In the day of prosperity be joyful, and in the day of adversity consider; yes, God has made the one side by side with the other, to the end that man should not find out anything after him.
15 Boş ömrümde şunları gördüm: Doğru insan doğruluğuna karşın ölüyor, Kötü insanın ise, kötülüğüne karşın ömrü uzuyor.
All this I have seen in my days of vanity: there is a righteous man who perishes in his righteousness, and there is a wicked man who lives long in his evildoing.
16 Ne çok doğru ol ne de çok bilge. Niçin kendini yok edesin?
Don’t be overly righteous, neither make yourself overly wise. Why should you destroy yourself?
17 Ne çok kötü ol ne de akılsız. Niçin vaktinden önce ölesin?
Don’t be too wicked, neither be foolish.
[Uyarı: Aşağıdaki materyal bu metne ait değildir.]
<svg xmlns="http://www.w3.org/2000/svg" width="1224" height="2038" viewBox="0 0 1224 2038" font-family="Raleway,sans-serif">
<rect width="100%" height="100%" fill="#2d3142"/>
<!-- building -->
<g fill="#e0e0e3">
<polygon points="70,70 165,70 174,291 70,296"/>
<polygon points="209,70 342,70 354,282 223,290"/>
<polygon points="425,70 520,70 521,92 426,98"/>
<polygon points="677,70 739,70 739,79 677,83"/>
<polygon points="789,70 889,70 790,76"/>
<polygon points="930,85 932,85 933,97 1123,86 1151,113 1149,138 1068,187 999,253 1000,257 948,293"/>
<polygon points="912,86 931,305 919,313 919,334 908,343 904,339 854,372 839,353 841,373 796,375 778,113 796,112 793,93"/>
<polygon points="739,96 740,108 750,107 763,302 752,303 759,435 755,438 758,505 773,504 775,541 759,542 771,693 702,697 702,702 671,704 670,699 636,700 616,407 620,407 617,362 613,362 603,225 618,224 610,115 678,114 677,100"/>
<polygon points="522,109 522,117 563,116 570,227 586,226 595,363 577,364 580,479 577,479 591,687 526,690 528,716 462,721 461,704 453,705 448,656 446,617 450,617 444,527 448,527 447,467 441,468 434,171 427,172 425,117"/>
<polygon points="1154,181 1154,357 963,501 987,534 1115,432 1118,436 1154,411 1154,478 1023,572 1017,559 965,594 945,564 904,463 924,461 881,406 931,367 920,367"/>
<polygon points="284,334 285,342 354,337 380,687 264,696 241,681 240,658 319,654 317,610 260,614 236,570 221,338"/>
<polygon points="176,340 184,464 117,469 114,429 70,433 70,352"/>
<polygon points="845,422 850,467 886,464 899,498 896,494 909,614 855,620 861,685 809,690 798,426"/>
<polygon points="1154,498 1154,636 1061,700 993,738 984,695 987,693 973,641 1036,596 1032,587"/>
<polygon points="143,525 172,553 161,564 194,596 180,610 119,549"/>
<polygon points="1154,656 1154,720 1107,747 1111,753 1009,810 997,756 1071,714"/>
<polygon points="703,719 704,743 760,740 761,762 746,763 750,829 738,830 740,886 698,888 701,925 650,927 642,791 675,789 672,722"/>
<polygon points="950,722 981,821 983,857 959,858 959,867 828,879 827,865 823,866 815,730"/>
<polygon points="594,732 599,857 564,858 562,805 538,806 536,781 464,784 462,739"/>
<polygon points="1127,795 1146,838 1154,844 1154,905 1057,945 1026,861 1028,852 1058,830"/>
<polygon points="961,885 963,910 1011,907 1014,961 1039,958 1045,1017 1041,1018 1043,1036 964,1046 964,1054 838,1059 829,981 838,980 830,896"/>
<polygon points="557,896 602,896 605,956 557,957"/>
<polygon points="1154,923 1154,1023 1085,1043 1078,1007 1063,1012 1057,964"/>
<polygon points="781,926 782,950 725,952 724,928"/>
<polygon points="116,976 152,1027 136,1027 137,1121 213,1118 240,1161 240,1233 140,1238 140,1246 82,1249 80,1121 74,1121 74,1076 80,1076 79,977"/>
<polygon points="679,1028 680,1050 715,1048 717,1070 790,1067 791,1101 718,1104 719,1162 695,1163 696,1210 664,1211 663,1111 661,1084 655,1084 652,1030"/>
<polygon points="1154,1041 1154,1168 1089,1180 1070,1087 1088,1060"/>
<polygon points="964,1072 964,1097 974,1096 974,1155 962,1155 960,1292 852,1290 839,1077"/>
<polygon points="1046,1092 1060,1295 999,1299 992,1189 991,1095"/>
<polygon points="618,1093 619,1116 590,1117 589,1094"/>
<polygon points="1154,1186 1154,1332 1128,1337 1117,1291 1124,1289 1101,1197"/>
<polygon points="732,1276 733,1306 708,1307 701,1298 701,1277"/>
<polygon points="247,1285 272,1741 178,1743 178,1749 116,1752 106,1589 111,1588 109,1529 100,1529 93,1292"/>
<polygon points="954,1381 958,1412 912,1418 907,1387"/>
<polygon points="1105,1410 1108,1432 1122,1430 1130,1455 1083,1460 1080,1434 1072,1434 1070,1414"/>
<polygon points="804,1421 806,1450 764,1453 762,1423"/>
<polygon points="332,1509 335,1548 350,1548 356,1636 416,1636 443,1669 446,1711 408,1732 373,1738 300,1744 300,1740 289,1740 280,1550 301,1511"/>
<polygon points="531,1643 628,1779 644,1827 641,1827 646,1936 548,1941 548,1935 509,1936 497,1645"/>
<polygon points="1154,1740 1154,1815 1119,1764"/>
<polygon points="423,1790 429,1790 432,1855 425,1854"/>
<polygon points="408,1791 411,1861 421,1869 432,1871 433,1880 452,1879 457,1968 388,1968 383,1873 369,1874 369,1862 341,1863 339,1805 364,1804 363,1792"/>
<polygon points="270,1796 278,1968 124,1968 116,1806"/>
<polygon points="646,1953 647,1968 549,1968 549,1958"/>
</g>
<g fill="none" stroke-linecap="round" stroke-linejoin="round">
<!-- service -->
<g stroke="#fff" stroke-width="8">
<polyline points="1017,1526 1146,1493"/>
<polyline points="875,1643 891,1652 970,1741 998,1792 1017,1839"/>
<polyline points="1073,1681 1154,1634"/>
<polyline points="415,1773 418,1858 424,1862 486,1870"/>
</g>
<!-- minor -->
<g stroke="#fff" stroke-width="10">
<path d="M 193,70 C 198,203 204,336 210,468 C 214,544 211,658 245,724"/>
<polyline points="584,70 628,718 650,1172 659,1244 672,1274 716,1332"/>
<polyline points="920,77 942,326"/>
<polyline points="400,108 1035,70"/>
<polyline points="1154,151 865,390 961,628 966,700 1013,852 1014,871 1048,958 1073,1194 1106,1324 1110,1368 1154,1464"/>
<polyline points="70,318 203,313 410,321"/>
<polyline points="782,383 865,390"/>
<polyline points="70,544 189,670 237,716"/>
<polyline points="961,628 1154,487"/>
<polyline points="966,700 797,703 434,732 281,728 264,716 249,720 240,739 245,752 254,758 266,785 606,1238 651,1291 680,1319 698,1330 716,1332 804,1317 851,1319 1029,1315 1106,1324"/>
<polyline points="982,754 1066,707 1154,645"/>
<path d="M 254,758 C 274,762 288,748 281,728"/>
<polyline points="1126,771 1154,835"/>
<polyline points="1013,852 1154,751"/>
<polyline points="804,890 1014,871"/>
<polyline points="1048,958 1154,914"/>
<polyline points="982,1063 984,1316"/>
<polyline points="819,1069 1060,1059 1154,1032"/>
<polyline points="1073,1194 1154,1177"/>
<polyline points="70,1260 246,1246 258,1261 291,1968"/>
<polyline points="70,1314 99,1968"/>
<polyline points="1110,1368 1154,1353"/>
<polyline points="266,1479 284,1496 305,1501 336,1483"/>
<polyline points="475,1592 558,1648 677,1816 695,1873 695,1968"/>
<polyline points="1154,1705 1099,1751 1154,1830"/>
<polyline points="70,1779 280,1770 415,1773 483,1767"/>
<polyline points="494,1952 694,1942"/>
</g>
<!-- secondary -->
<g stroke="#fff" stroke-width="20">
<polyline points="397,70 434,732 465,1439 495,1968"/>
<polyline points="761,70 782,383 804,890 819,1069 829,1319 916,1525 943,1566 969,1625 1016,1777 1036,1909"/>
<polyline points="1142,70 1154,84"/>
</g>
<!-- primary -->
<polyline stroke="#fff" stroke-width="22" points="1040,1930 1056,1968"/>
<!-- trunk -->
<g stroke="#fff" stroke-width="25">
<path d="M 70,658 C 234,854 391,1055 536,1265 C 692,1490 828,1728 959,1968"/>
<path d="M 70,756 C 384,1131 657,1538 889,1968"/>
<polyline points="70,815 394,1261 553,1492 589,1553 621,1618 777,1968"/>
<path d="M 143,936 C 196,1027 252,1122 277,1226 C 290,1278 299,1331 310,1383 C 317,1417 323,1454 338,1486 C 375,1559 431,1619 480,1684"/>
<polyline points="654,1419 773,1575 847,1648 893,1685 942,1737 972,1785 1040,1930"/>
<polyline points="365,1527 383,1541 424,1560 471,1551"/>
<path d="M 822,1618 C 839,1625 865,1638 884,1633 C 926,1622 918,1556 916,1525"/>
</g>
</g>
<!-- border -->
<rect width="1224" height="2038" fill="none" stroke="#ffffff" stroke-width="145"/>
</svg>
Why should you die before your time?
18 Birini tutman iyidir, Öbüründen de elini çekme. Çünkü Tanrı'ya saygı duyan ikisini de başarır.
It is good that you should take hold of this. Yes, also don’t withdraw your hand from that; for he who fears God will come out of them all.
19 Bilgelik, bilge kişiyi kentteki on yöneticiden daha güçlü kılar.
Wisdom is a strength to the wise man more than ten rulers who are in a city.
20 Çünkü yeryüzünde hep iyilik yapan, Hiç günah işlemeyen doğru insan yoktur.
Surely there is not a righteous man on earth who does good and doesn’t sin.
21 İnsanların söylediği her söze aldırma, Yoksa uşağının bile sana sövdüğünü duyabilirsin.
Also don’t take heed to all words that are spoken, lest you hear your servant curse you;
22 Çünkü sen de birçok kez Başkalarına sövdüğünü pekâlâ biliyorsun.
for often your own heart knows that you yourself have likewise cursed others.
23 Bütün bunları bilgelikle denedim: “Bilge olacağım” dedim. Ama bu beni aşıyordu.
All this I have proved in wisdom. I said, “I will be wise;” but it was far from me.
24 Bilgelik denen şey Uzak ve çok derindir, onu kim bulabilir?
That which is, is far off and exceedingly deep. Who can find it out?
25 Böylece, bilgelik ve çözüm aramaya, incelemeye, kavramaya, Kötülüğün akılsızlık, akılsızlığın delilik olduğunu anlamaya kafa yordum.
I turned around, and my heart sought to know and to search out, and to seek wisdom and the scheme of things, and to know that wickedness is stupidity, and that foolishness is madness.
26 Kimi kadını ölümden acı buldum. O kadın ki, kendisi tuzak, yüreği kapan, elleri zincirdir. Tanrı'nın hoşnut kaldığı insan ondan kaçar, Günah işleyense ona tutsak olur.
I find more bitter than death the woman whose heart is snares and traps, whose hands are chains. Whoever pleases God shall escape from her; but the sinner will be ensnared by her.
27 Vaiz diyor ki, “Şunu gördüm: Bir çözüm bulmak için Bir şeyi öbürüne eklerken
“Behold, I have found this,” says the Preacher, “to one another, to find an explanation
28 –Araştırıp hâlâ bulamazken– Binde bir adam buldum, Ama aralarında bir kadın bulamadım.
which my soul still seeks, but I have not found. I have found one man among a thousand, but I have not found a woman among all those.
29 Bulduğum tek şey: Tanrı insanları doğru yarattı, Oysa onlar hâlâ karmaşık çözümler arıyorlar.”
Behold, I have only found this: that God made mankind upright; but they search for many inventions.”